To Drink Milk or Not?
Today I saw online the latest revised edition of the Dietary Guidelines for Chinese Residents (Tibet People’s Publishing House, 2010-12-01), billed as “the book that can add 5 to 10 years to a Chinese person’s life.” I’m not sure whether it’s just riding some new wave of rhetoric or not.
This reminds me of a few years ago, when I first came across this book and the milk powder scandal was raging. Anxious parents rushed their children in for all kinds of medical checks, while many voices kept demanding answers — did the regulators fail to regulate? If there was a problem, what exactly was the problem? In the end, all you might get is an empty, vague statement that something was “seriously wrong.” Can resignations alone really settle issues like these? Shouldn’t the culture of rewards without punishment be reformed — perhaps that’s one of the great distinguishing features of China’s officialdom. Of course, what I want to talk about today is something else, about milk itself. Do we actually need to drink milk?

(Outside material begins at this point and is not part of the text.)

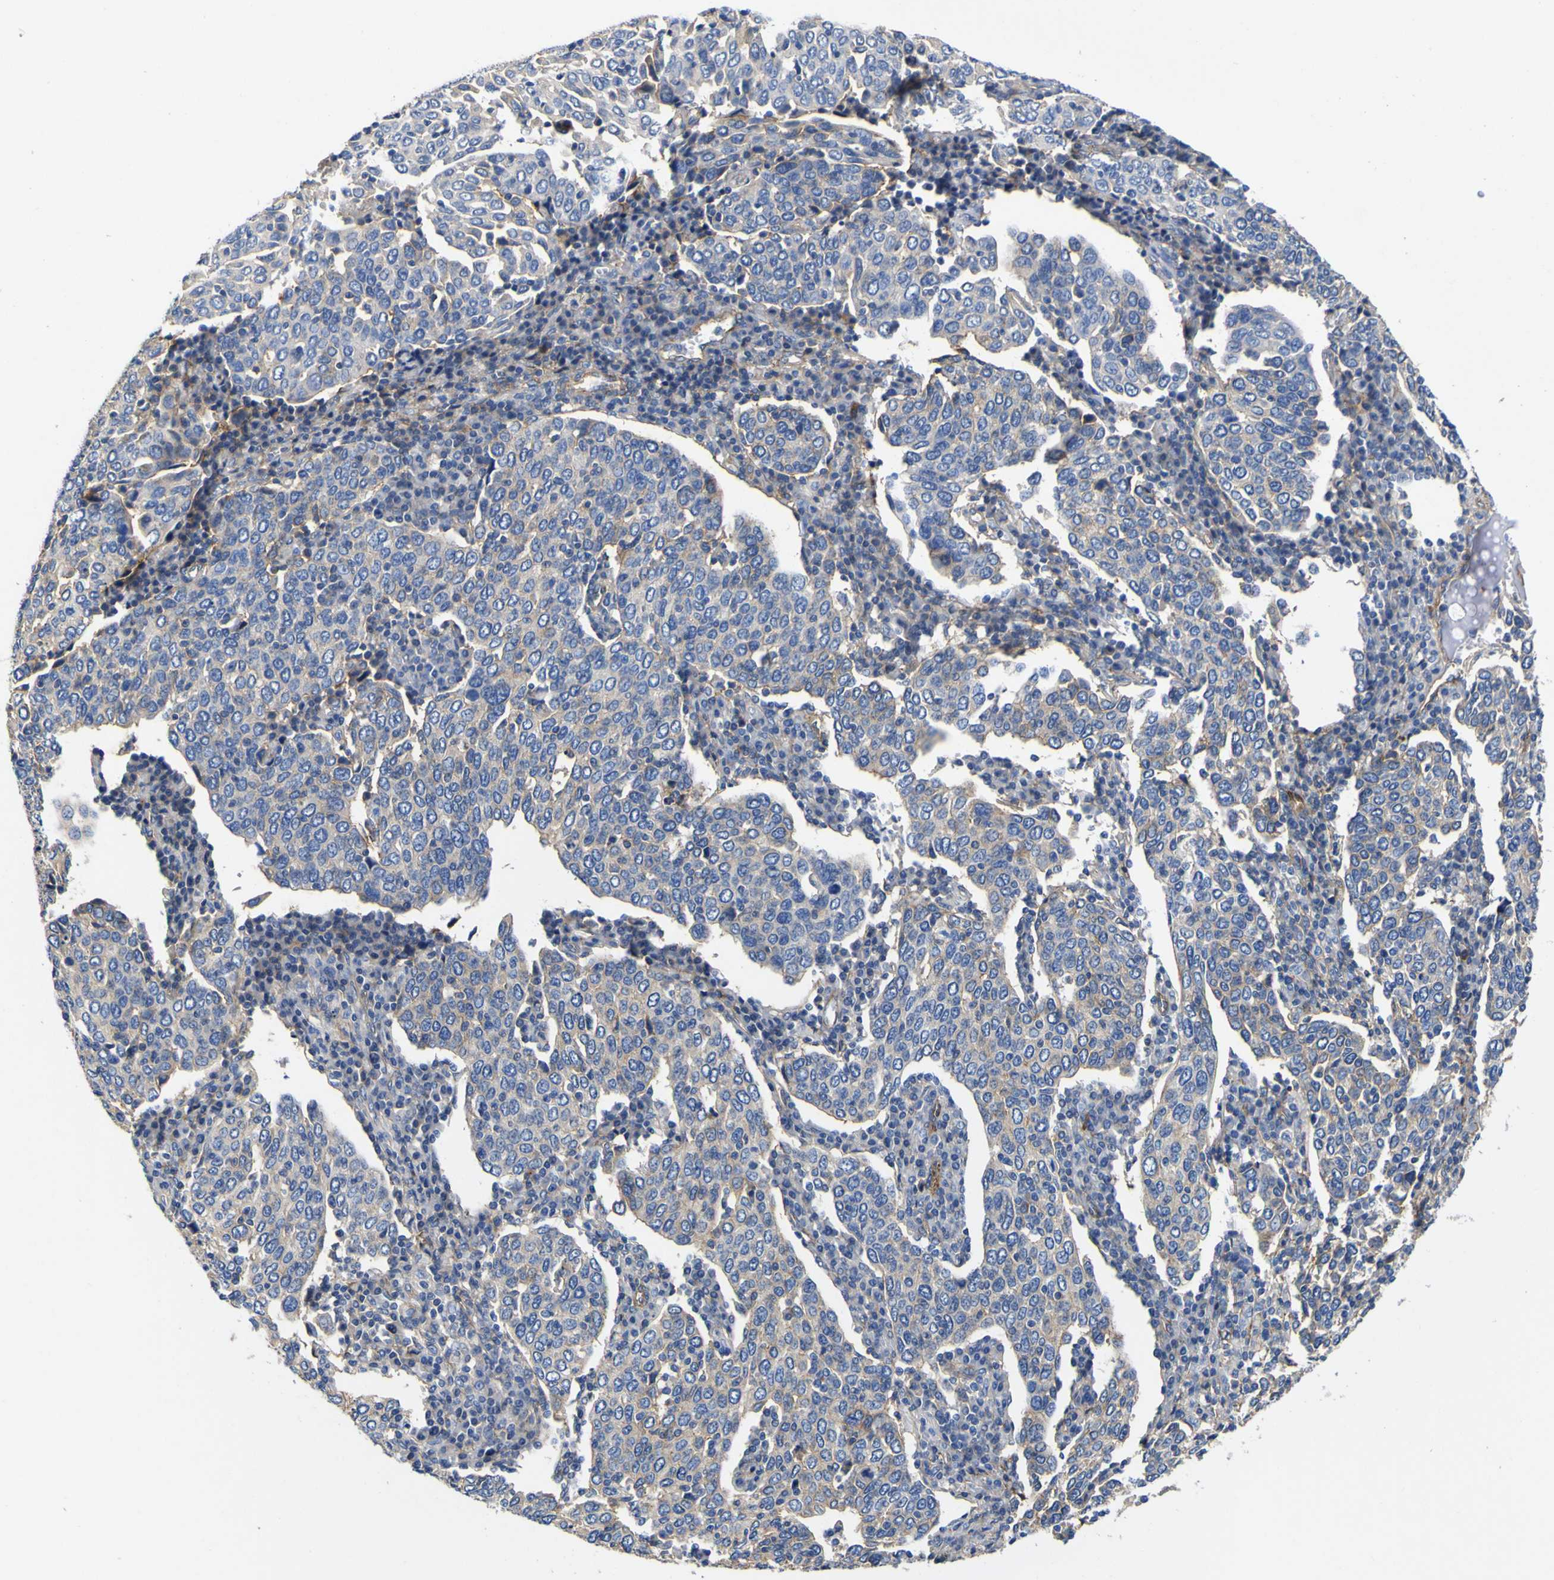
{"staining": {"intensity": "negative", "quantity": "none", "location": "none"}, "tissue": "cervical cancer", "cell_type": "Tumor cells", "image_type": "cancer", "snomed": [{"axis": "morphology", "description": "Squamous cell carcinoma, NOS"}, {"axis": "topography", "description": "Cervix"}], "caption": "Immunohistochemistry (IHC) micrograph of human cervical squamous cell carcinoma stained for a protein (brown), which exhibits no staining in tumor cells. (DAB (3,3'-diaminobenzidine) immunohistochemistry (IHC), high magnification).", "gene": "CD151", "patient": {"sex": "female", "age": 40}}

The very first page of the Dietary Guidelines for Chinese Residents is the Chinese Residents’ Food Pyramid (see image above). It states that one should drink 300g of dairy products every day. The book later spends a dozen-odd pages describing the value of milk. But is milk really so wonderful? Does it really need to be checked off daily like attendance at school? Actually, ever since childhood, in the (mainstream) nutrition books and periodicals we’ve come across, milk has been treated almost as a synonym for a cure-all. So does the universal principle that nothing is purely beneficial without any drawback simply not apply to milk?
Clearly it does apply. T. Colin Campbell, tenured professor at Cornell University, led a study spanning 24 provinces and 65 counties in China (later expanded to 69 counties) involving more than 6,500 people, examining the relationships between diet, lifestyle, and disease — the China Health Survey. Campbell, hailed as “the Einstein of the nutrition science world,” pointed out that casein, which makes up 87% of milk protein, can promote cancer — in other words, milk may be carcinogenic — and he advised people to eat more fresh vegetables instead. The survey further concluded that people who consume the most animal-based foods also suffer the most chronic diseases (including various tumors), while the healthiest populations are those whose diets are primarily plant-based. (See The China Study, 2006, and Southern Weekly’s article “On Diet, China Should Not Repeat America’s Mistakes”)
This kind of heretical claim seems to be rebutted in the Dietary Guidelines for Chinese Residents. The book states: Recently, some popular science articles, based on the results of foreign animal experiments or survey data from a small number of people, have promoted the view that drinking milk causes cancer, which has had a significant impact on our country’s residents. In reality, this view lacks scientific basis and does not align with our country’s actual circumstances.
This passage reads like a piece of writing heavily flavored with political damage control, and its evidence is far from sufficient. It makes only two points:
Humans and animals are different (a smokescreen, denying the similarities between humans and animals)
Chinese people drink less milk (another smokescreen — does drinking more make you somehow no longer Chinese?)
Dismissing every “heretical” claim out of hand is hardly a way to genuinely care about public health; it only leads us to speculate about what benefits certain statements from the nutrition association might bring. If this kind of attitude persists, then the appearance of toxic milk powder could likewise be dismissed as something affecting only a “small number of people,” lacking “scientific basis,” and “inconsistent with our country’s circumstances.” Must we really make this developing nation of 1.3 billion people take a great gamble, have the entire population serve as test subjects, sacrificing flesh and blood, just to trade it in for one truth?
Whether milk truly has value, from a purely nutritional standpoint, remains to be examined. But once it becomes a tool for a small number of people to profit from, every single drop of it becomes poisonous. And for an authoritative Chinese association responsible for the health of the entire nation to keep forcefully denying new viewpoints, rejecting new research, and revising a book that seems both worth consulting and not worth consulting — playing it safe, seeking no credit but avoiding all blame, clinging rigidly to convention — isn’t that, in itself, a kind of poison too?